Because the Watermotor converts waterpower directly into mechanical energy with such high efficiency (80-85%), relatively little water is needed to obtain the power needed to run most machines. This means that a typical Watermotor installation will be simple, low in cost, and have very little ecological impact.

It also means that a far greater number of potential waterpower sites are available, and that there will be less problems when a water source is shared among other users. Some times it is good to point out that the Watermotor, or any other turbine does not actually use any water at all, but simply the natural energy from the water.

Example: Demo site Coroico

High efficiency means that all the components of the system will be reduced in size and cost.

A good practical example is the Campo Nuevo demonstration / test site on the eastern slope of the Andes in Bolivia. There a small fast-flowing stream, much smaller than would normally be considered suitable for waterpower, runs down a wooded tropical mountainside. As seen in the photo of the stream above we have only a simple diversion.
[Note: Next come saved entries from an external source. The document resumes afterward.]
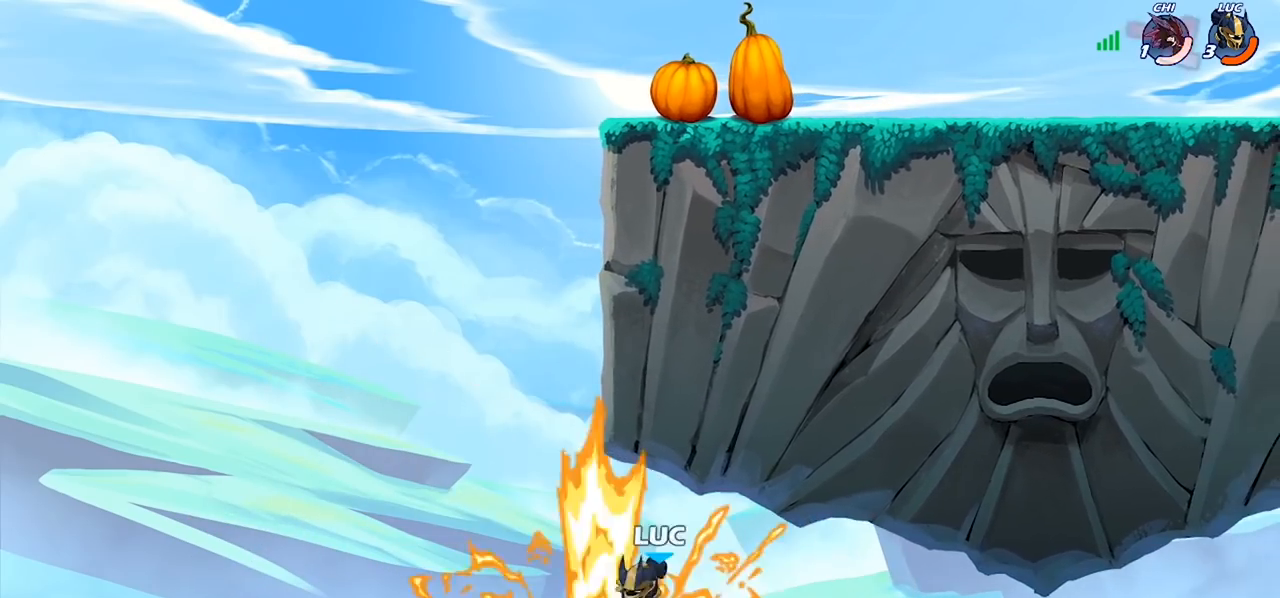
{"buttons": [], "left_stick": "up-right", "right_stick": "center", "events": [[33, "left_stick", "up-left"], [300, "left_stick", "up-right"]]}
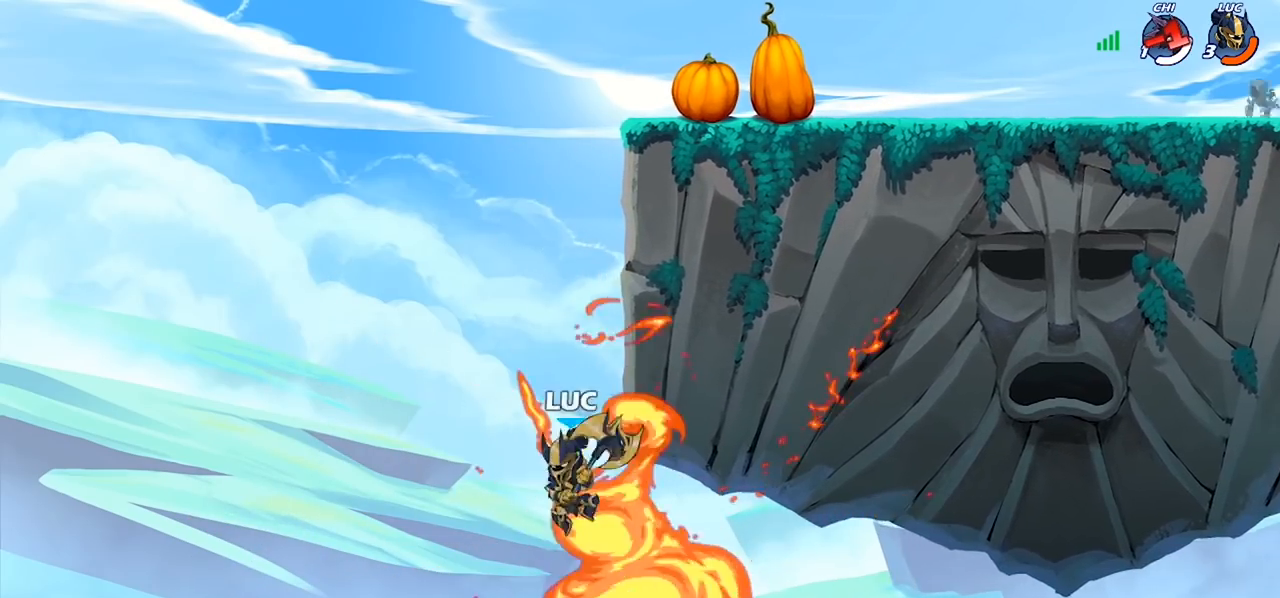
{"buttons": ["R2"], "left_stick": "up", "right_stick": "center", "events": [[100, "CROSS", "down"], [100, "left_stick", "up"], [167, "R2", "down"], [367, "CROSS", "up"], [367, "R2", "up"], [500, "R2", "down"]]}
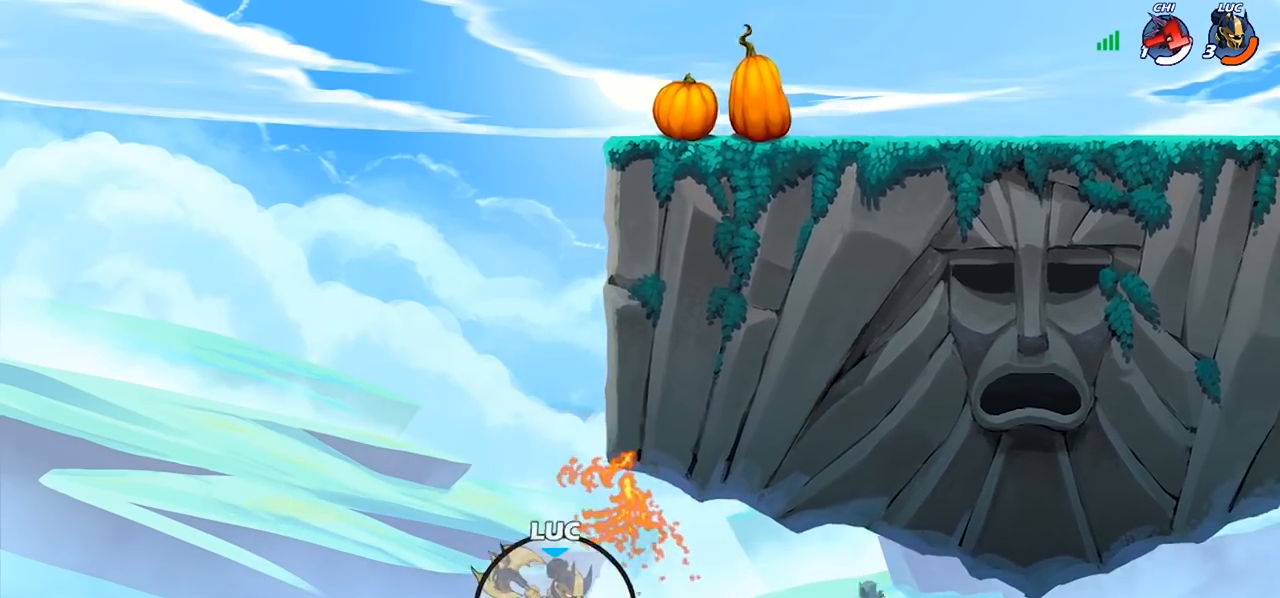
{"buttons": [], "left_stick": "center", "right_stick": "center", "events": [[400, "R2", "up"], [433, "left_stick", "center"]]}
Part of the stream's water passes a small gate that controls water entering the "power canal". Just before the gate a spillway returns water to the stream if the gate is closed. There is no dam of any sort. In this case our power canal is a small pre-existing irrigation ditch.
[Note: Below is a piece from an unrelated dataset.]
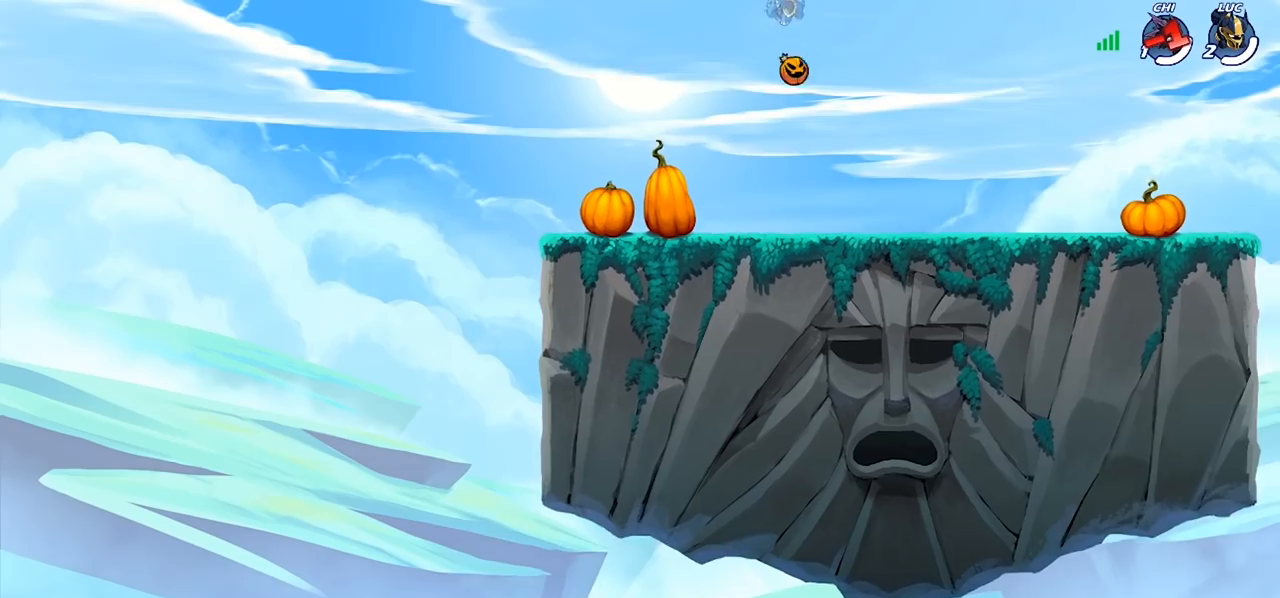
{"buttons": [], "left_stick": "center", "right_stick": "center", "events": []}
The power canal is a way to obtain the "fall" needed to create the water pressure which drives the turbine. Although the word fall is used, the water is never falling as in a waterfall, but rather running down a slanted pipe at an angle to the turbine. Due to gravity there will be pressure at the bottom of the pipe. The vertical distance between the top of the pipe and the bottom (where the water enters the turbine) determines the pressure. More pressure equals more power.

Generally, it is desirable to have as much fall as possible with as short a pressure pipe as possible.

At our demo site we have a vertical fall of 60 ft (18.3 m) above the entrance of the pressure pipe to the turbine. The pipe itself is 160 ft (50 m) long.